Чаще всего родственники бойца хотят похоронить его там, откуда он уходил, – рядом с мамой, рядом с супругой, которая ждала его всю жизнь. Это наша народная традиция. И думать о нас как об иванах, родства не помнящих, вообще неправильно. Всякий раз, когда мы находим родственников, они говорят: конечно, помним, знаем о нем, это же наш прадедушка, вот его фотокарточка. Ну, да, он у нас пропал без вести. Приезжают, забирают останки, хоронят. За какой бы границей сейчас ни жили. Когда начались конфликты с Украиной, мы ни разу не потеряли связь с тамошними поисковиками. Если находим бойца с Украины, передаем им. И они так же поступают.
Останки бывают разные, и об этом тяжело говорить – если это летчик или танкист, совсем чуть-чуть косточек остается: танк и самолет горят же… А если пехотинец, то это почти весь скелет, и можно сделать генетический анализ, мы работаем с медуниверситетом, лабораторией генетических исследований. Нашли несколько лет назад трех летчиков – все останки смешаны, понять, кто есть кто, тяжело, и внучка одного из них, штурмана Дзюбы, сдала генетический материал. Мы тогда сразу установили, кто из них ее дедушка. Похоронены эти пилоты на Аллее Героев Самбекского народного мемориала под Ростовом.
Отправляясь на поиск, ты отправляешься, по сути, на войну. И с теми же опасностями сталкиваешься. Не принято говорить, но каждый год по России гибнет около 10 поисковиков – огромное количество мин, снарядов, гранат все еще лежат в земле. Окоп раскапываешь, бьешь киркой – можешь в камень попасть, а можешь в мину. Даже разжигая огонь на ночевке, надо проверить это место металлоискателем. Был случай, мы сидели вокруг костра, было 8 марта, очень холодно, и вдруг – выстрел прямо из костра! И пуля летит в одного из поисковиков. Ударила в пенек, на котором он сидел. А попала бы чуть выше, в пах, – все, не жилец.

::::::::::

### Что сделать
1. Где, согласно отрывку о поисковой работе, похоронены три найденных летчика?
2. Продолжите отрывок о поисковой работе, начав сразу после его последнего предложения.
Записи здесь ни при чем.

::::::::::

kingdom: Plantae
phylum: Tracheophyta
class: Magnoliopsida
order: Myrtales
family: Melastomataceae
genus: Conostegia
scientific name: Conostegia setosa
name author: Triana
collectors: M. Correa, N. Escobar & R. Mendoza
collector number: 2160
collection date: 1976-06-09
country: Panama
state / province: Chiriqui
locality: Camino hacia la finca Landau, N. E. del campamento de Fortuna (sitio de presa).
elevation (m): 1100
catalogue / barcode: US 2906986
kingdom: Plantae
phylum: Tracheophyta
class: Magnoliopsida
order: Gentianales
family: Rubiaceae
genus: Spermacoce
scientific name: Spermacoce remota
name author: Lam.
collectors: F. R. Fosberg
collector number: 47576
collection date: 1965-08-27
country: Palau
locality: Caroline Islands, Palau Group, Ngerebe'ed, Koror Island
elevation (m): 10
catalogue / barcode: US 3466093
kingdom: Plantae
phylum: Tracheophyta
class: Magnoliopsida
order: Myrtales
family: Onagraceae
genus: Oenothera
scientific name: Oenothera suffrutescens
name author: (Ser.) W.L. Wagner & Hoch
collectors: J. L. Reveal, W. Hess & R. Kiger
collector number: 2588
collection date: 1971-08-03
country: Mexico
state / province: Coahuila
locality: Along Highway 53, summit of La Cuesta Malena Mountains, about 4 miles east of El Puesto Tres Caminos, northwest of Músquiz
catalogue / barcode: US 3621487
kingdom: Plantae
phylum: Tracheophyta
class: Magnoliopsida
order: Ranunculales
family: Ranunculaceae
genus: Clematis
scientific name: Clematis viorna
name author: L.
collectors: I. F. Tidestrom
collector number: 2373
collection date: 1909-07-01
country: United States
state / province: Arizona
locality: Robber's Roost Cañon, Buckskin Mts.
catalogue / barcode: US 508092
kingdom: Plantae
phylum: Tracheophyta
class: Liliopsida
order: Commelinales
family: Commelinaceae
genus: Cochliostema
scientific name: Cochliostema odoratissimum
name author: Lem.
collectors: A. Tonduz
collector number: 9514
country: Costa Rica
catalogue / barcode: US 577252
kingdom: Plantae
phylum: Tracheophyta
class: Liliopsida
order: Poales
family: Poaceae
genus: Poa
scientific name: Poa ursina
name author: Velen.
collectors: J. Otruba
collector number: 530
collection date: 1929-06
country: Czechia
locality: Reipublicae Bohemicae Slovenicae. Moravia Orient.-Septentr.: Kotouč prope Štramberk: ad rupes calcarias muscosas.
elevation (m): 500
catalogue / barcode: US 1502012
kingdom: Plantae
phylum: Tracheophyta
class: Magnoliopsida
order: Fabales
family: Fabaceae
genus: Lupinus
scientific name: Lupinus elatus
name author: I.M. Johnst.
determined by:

::::::::::

### Ответы
1. На Аллее Героев Самбекского народного мемориала под Ростовом.

2.
Тонны боеприпасов каждый год находим и передаем военным. Огромное число мирных жителей от них погибало. Вы, может, слышали, после войны трактористы ездили, сидя на крышке от водопроводного люка? Потому что трактора постоянно подрывались, наезжая в поле на мины. Если была крышка, взрывная волна ударяла в нее, и тракториста просто выбрасывало вверх: у трактора предварительно отпиливали верх кабины. А почему, вы думаете, большинство офицерских машин в зоне боевых действий ездили кабриолетами? Наедешь на мину – тебя выбросит, а не размажет о крышу.
Солдатских останков до сих пор так много в земле, что в наше сознание это просто не уложишь. Окопы идут на сотни километров, мы успеваем пройти за день 100 метров всего. И на этих 100 метрах можно найти 10—15 человек. В местах особо интенсивных боев мы решили просто ставить поминальные кресты с названиями частей. Первый установили возле села Берестова Куйбышевского района, там проходила линия Миус-фронта. Это большой мраморный крест, где перечислены все части, которые там сражались.
Под Ростовом самые жаркие места, кроме Миус-фронта, это Маныч – неудачная попытка освободить Ростов в январе 43-го, и Еланский плацдарм в верхнедонских районах, там, где начиналась Сталинградская битва.
Мистики много. Связь с найденными солдатами, она, безусловно, существует. Нужно по-особенному настроиться, когда идешь в поле. У нас есть ритуал – мы отправляемся с благословения священника. Если плохое предчувствие – нельзя ехать: слушай интуицию, она не обманет. Нельзя пить спиртное, как бы ни хотелось снять стресс, – теряешь осторожность, появляется легкое отношение такое: о, ну подумаешь, мина, я их уже сотни находил. А каждая мина – это смерть. И не только твоя, но и товарищей, которые рядом.
Наши враги… Знаете, мы занимаемся делом настолько большим и важным, что назвать глупости, с которыми мы сталкиваемся (и которых, увы, много), вражескими деяниями было бы неправильно. Настоящие враги у нас идейные – те, кто сознательно искажают историю. А люди… ну, скажем, фермер, который понимает, что у него на поле братская могила, но говорит: «Не пущу, это моя частная собственность!», – враг или просто жадный дурак? Но не было ни разу, чтобы я не поговорил с фермером и он меня не понял. Всегда после общения разрешают работать и даже сами помогают. А есть чиновники, которые относятся просто формально: «Вот у вас такой-то документ должен быть. Нет у вас нужной печати? Мы не будем хоронить этих солдат». И это, конечно, страшная глупость.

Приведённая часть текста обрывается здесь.